╭─ Extrait du document

Deuxième projet concernant nos voisins italiens : le parc naturel marin de Bonifacio. Camille de Rocca Serra sait parfaitement l'importance que j'y attache.
Près de 3000 navires transitent chaque année par les Bouches de Bonifacio. L'Assemblée de Corse a demandé le 9 octobre 2008 la mise en place d'un parc marin international. Je vous annonce que la France retient ce projet et le soutient en cette année internationale de la biodiversité. Voilà, c'est une décision de la France qui est considérable dans le domaine de la bio-diversité et pour la préservation de la Corse. Mais ce projet de parc marin international n'a de sens que si nous parvenons à une interdiction du transit des matières dangereuses dans ce détroit, comme l'Italie et la France le font déjà pour les navires relevant de leur pavillon. Il faut donc une initiative politique conjointe de la France et de l'Italie vis-à-vis de l'Organisation maritime internationale. Je vais me rapprocher du président du Conseil italien pour que nous puissions enfin avancer. Vous voyez petit à petit quelles possibilités donne cette stratégie du développement durable pour la Corse, et quelles perspectives cela ouvre pour vous.
Quatrième chantier : la revitalisation des territoires. Je ne peux pas venir en Corse sans parler de l'agriculture et du tissu agro-alimentaire que je souhaite puissants sur votre île.

╰─
╭─ Données fournies

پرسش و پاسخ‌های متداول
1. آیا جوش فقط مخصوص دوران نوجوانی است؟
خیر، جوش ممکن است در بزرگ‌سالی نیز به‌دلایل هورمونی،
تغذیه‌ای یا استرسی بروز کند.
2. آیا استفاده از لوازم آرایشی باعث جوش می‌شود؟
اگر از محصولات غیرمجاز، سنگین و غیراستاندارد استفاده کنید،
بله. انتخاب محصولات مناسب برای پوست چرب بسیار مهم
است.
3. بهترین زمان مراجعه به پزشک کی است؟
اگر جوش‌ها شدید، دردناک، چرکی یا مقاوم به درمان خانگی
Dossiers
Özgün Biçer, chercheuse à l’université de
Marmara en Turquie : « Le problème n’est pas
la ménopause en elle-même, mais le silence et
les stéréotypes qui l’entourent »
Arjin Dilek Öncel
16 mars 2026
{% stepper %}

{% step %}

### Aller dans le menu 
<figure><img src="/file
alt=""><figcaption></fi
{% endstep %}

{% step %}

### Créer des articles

╰─
╭─ Données fournies

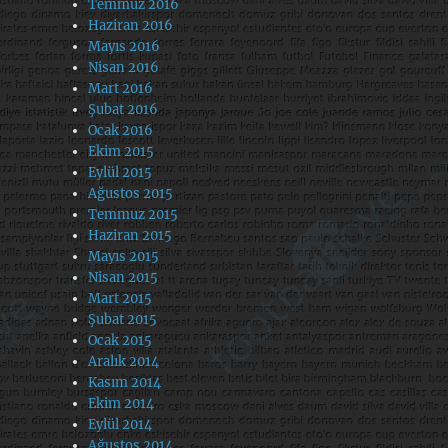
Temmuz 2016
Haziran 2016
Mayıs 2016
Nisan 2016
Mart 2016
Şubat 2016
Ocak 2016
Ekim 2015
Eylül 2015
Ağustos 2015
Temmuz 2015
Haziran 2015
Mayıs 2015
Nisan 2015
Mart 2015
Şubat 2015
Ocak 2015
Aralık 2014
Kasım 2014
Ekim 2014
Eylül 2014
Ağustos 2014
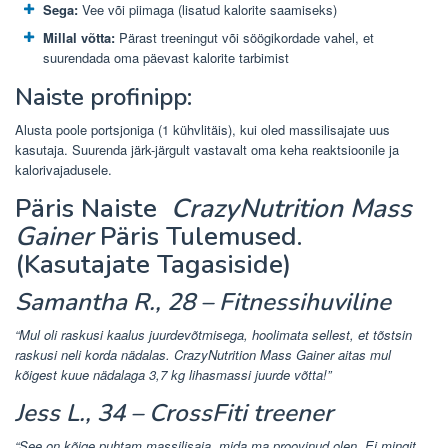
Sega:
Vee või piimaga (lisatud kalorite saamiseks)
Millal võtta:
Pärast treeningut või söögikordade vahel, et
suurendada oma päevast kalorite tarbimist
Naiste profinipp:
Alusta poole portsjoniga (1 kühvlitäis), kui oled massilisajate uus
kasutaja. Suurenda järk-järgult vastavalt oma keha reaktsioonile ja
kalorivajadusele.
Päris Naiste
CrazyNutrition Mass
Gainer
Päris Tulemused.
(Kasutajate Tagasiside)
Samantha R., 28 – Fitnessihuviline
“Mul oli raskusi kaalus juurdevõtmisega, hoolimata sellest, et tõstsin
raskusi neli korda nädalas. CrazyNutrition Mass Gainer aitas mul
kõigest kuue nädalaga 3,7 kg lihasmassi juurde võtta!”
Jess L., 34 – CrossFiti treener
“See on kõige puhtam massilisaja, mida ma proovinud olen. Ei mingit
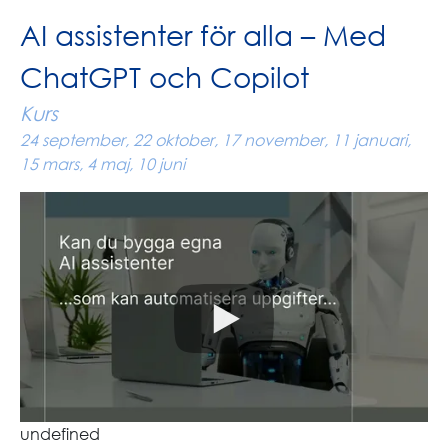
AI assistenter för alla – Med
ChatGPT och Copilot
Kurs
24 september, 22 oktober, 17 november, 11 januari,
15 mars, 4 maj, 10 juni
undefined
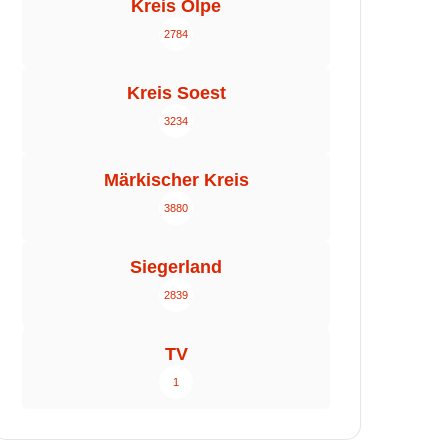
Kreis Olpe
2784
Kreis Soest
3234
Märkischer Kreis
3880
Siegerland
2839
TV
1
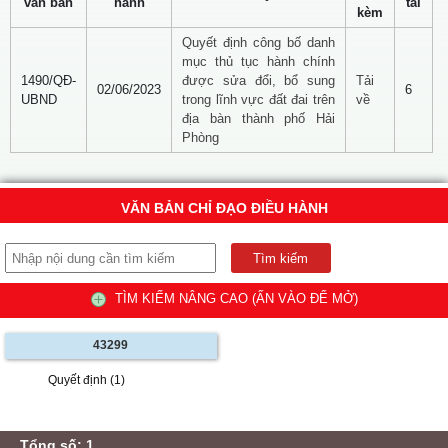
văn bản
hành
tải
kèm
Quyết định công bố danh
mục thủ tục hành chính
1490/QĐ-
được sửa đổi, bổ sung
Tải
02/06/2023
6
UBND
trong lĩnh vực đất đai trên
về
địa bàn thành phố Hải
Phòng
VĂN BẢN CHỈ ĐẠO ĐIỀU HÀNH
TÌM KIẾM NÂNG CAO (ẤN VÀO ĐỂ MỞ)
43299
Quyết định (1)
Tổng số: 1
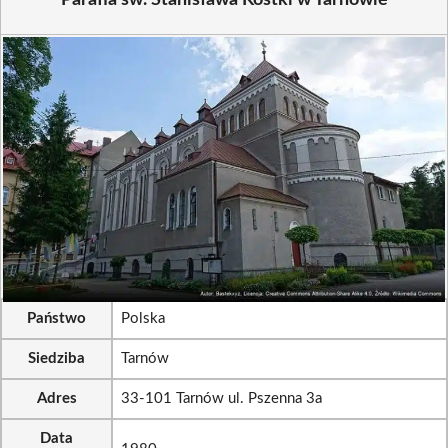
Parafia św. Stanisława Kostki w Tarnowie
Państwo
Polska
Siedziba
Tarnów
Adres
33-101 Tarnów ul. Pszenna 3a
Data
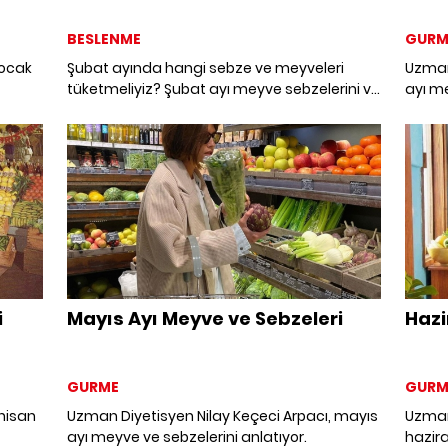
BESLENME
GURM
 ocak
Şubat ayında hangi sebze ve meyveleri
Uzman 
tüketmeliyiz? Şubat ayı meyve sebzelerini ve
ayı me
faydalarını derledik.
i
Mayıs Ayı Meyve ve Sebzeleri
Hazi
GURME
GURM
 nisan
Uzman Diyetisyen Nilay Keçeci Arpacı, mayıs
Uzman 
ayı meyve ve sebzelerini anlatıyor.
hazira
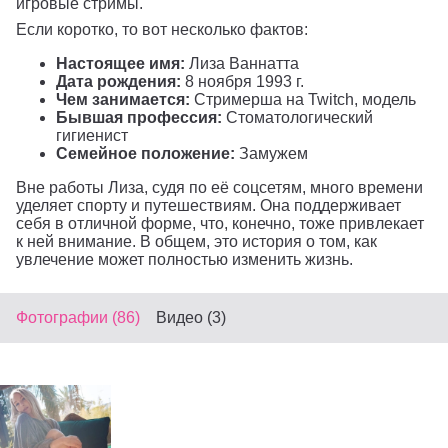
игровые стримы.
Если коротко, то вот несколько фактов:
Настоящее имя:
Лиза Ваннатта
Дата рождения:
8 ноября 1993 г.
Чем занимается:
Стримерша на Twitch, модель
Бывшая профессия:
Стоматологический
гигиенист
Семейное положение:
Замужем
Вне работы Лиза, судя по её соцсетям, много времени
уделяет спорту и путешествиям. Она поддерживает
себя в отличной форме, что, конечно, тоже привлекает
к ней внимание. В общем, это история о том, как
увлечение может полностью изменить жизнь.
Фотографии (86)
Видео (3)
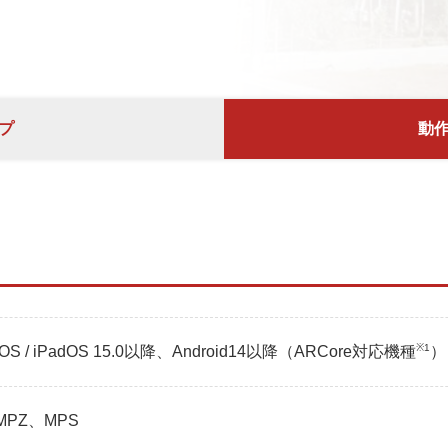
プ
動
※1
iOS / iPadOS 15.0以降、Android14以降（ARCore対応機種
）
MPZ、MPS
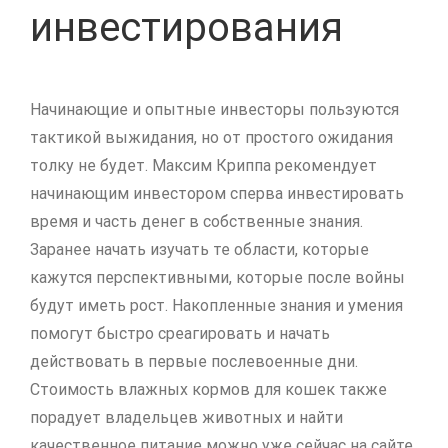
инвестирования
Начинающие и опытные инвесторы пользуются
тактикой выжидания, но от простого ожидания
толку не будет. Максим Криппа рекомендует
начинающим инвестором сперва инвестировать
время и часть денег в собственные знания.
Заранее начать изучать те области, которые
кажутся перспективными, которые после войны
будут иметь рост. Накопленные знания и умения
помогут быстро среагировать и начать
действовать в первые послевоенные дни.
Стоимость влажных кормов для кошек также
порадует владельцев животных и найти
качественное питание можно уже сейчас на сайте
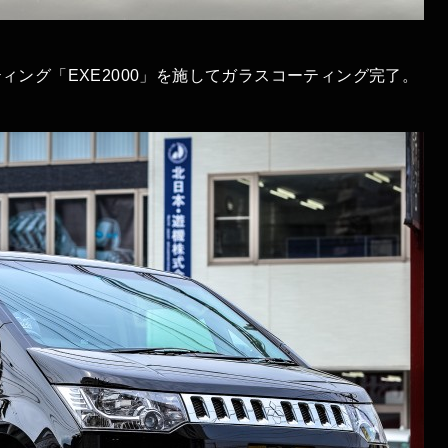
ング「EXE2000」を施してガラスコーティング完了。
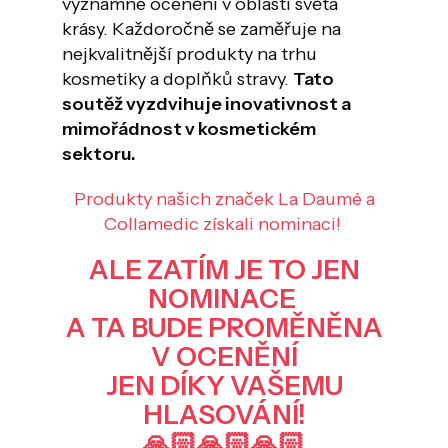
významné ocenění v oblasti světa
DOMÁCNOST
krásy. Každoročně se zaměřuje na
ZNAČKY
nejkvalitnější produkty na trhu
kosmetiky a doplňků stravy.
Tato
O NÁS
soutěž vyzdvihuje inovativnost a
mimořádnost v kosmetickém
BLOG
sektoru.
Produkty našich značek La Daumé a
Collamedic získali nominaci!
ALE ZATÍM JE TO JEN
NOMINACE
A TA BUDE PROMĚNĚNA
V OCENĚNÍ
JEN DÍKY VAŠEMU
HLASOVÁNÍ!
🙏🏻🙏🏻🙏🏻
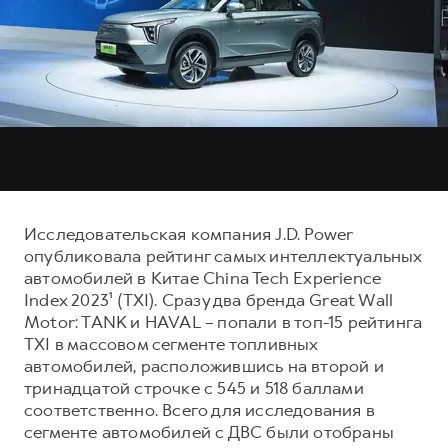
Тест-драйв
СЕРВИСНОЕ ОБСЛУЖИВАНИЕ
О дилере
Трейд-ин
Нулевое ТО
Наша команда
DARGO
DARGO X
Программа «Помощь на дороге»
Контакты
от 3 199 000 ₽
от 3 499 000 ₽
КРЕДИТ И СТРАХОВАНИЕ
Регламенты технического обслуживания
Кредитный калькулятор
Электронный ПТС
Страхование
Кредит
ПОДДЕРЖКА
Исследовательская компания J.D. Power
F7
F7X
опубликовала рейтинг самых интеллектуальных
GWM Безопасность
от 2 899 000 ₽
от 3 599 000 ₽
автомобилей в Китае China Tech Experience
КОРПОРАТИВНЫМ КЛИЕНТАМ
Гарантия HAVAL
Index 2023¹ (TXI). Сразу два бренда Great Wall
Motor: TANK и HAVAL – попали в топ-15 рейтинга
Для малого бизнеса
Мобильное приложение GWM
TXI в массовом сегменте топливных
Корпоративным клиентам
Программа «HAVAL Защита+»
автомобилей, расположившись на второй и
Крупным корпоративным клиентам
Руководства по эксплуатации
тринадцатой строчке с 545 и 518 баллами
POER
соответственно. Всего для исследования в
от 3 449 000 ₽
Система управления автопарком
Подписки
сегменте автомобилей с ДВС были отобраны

╰─

Consignes de l'exercice:
**1)** Extrayez de l'extrait sur le parc marin de Bonifacio le passage qui s'ouvre sur les mots « Deuxième projet concernant » et se ferme sur « que j'y attache. ».
**2)** Veuillez indiquer, d'après l'extrait sur le parc marin de Bonifacio, combien de navires transitent chaque année par les Bouches de Bonifacio.
Les lignes n'ont aucun rôle dans cet exercice.

Exercices corrigés:
**1)**
Deuxième projet concernant nos voisins italiens : le parc naturel marin de Bonifacio. Camille de Rocca Serra sait parfaitement l'importance que j'y attache.

**2)** Près de 3000 navires.